Speaking to Labor loyalists, Plibersek will deplore high corporate profits and executive wages at a time when “the link between increased productivity and improved living standards for workers has been broken.”

“After 25 years of continuous growth, our society is less egalitarian than it has been in 75 years,” she said.

“This week it was reported that wages had increased by about only $ 3 a year for the past decade.

“Yet corporate profits continue to soar and executive salaries have skyrocketed.”

The Light on the Hill Speech in Bathurst is an annual speech given by a senior Labor Party official.

The speech is a tribute to Chifley’s “Light on the Hill” speech of 1949, which outlined the goals of the Australian labor movement.

In recent years, it has been used to reflect on the state of contemporary politics.

In 2014, Anthony Albanese used the speech to reflect on the impact of the 24/7 news cycle on political stability, arguing that “the pace of change and turmoil that we have seen does not reflect well the body politic ”.

But, citing Chifley’s role in the “Great Strike” of 1917, Plibersek will use the address to display Labor’s links to the wider labor movement and call for “a new story of growth” supported by wage increases. minimum and “a rebalancing of the industrial relations system”. give workers greater bargaining power ”.

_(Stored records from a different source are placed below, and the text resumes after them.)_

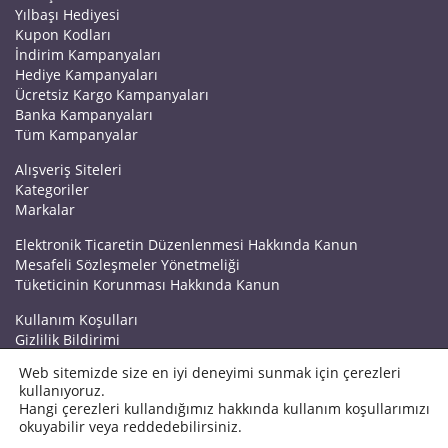
Yılbaşı Hediyesi
Kupon Kodları
İndirim Kampanyaları
Hediye Kampanyaları
Ücretsiz Kargo Kampanyaları
Banka Kampanyaları
Tüm Kampanyalar
Alışveriş Siteleri
Kategoriler
Markalar
Elektronik Ticaretin Düzenlenmesi Hakkında Kanun
Mesafeli Sözleşmeler Yönetmeliği
Tüketicinin Korunması Hakkında Kanun
Kullanım Koşulları
Gizlilik Bildirimi
Haberler
Web sitemizde size en iyi deneyimi sunmak için çerezleri
Kuponrazzi Blog
kullanıyoruz.
Mağaza Ekle
Hangi çerezleri kullandığımız hakkında kullanım koşullarımızı
İletişim
okuyabilir veya reddedebilirsiniz.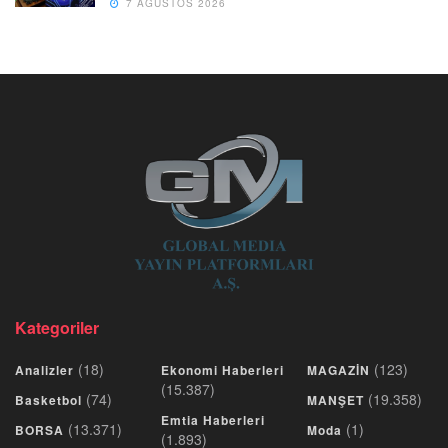
7 AĞUSTOS 2026
Kategoriler
(18)
(123)
Analizler
Ekonomi Haberleri
MAGAZİN
(15.387)
(74)
(19.358)
Basketbol
MANŞET
Emtia Haberleri
(13.371)
(1)
BORSA
Moda
(1.893)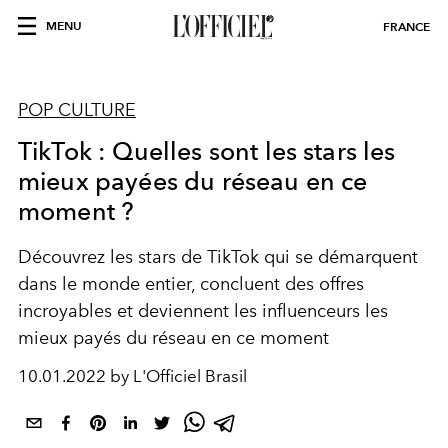
MENU
FRANCE
POP CULTURE
TikTok : Quelles sont les stars les
mieux payées du réseau en ce
moment ?
Découvrez les stars de TikTok qui se démarquent
dans le monde entier, concluent des offres
incroyables et deviennent les influenceurs les
mieux payés du réseau en ce moment
10.01.2022 by L'Officiel Brasil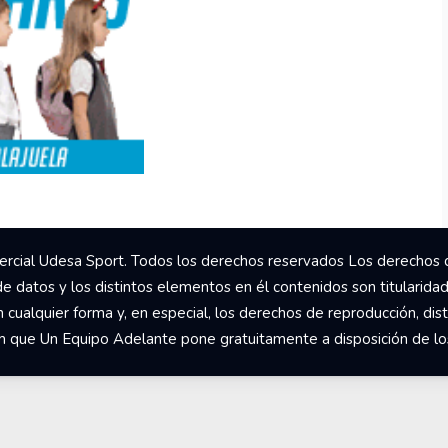
rcial Udesa Sport. Todos los derechos reservados Los derechos 
de datos y los distintos elementos en él contenidos son titularida
ualquier forma y, en especial, los derechos de reproducción, dist
om que Un Equipo Adelante pone gratuitamente a disposición de los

“Ben Chifley was an outspoken – so let me put it bluntly: any day give me a union leader rather than an investment banker,” Plibersek will say.

“We need a new story of growth, a new plan for inclusive prosperity, a new way to build an economy that works for everyone.

“We must face the new challenges that are thrown at us and be courageous and innovative to meet them. “

Plibersek will also use the speech to target the Coalition on the Postal Inquiry into Same-Sex Marriages, drawing a comparison to the 1946 referendum, which gave the Labor government increased power to provide social services, including maternity allowances and benefits. unemployment benefits.

The campaign surrounding the inquiry has led to heightened tensions on both sides as the vote continues.

“Ben Chifley did not organize an unnecessary postal inquiry into a fundamental equality issue,” Plibersek said.

“He organized a national referendum because it was necessary for him to take responsibility, so that he could achieve unprecedented national progress.

“Chifley’s referendum was not an act of cowardice, imposed by his backbench.”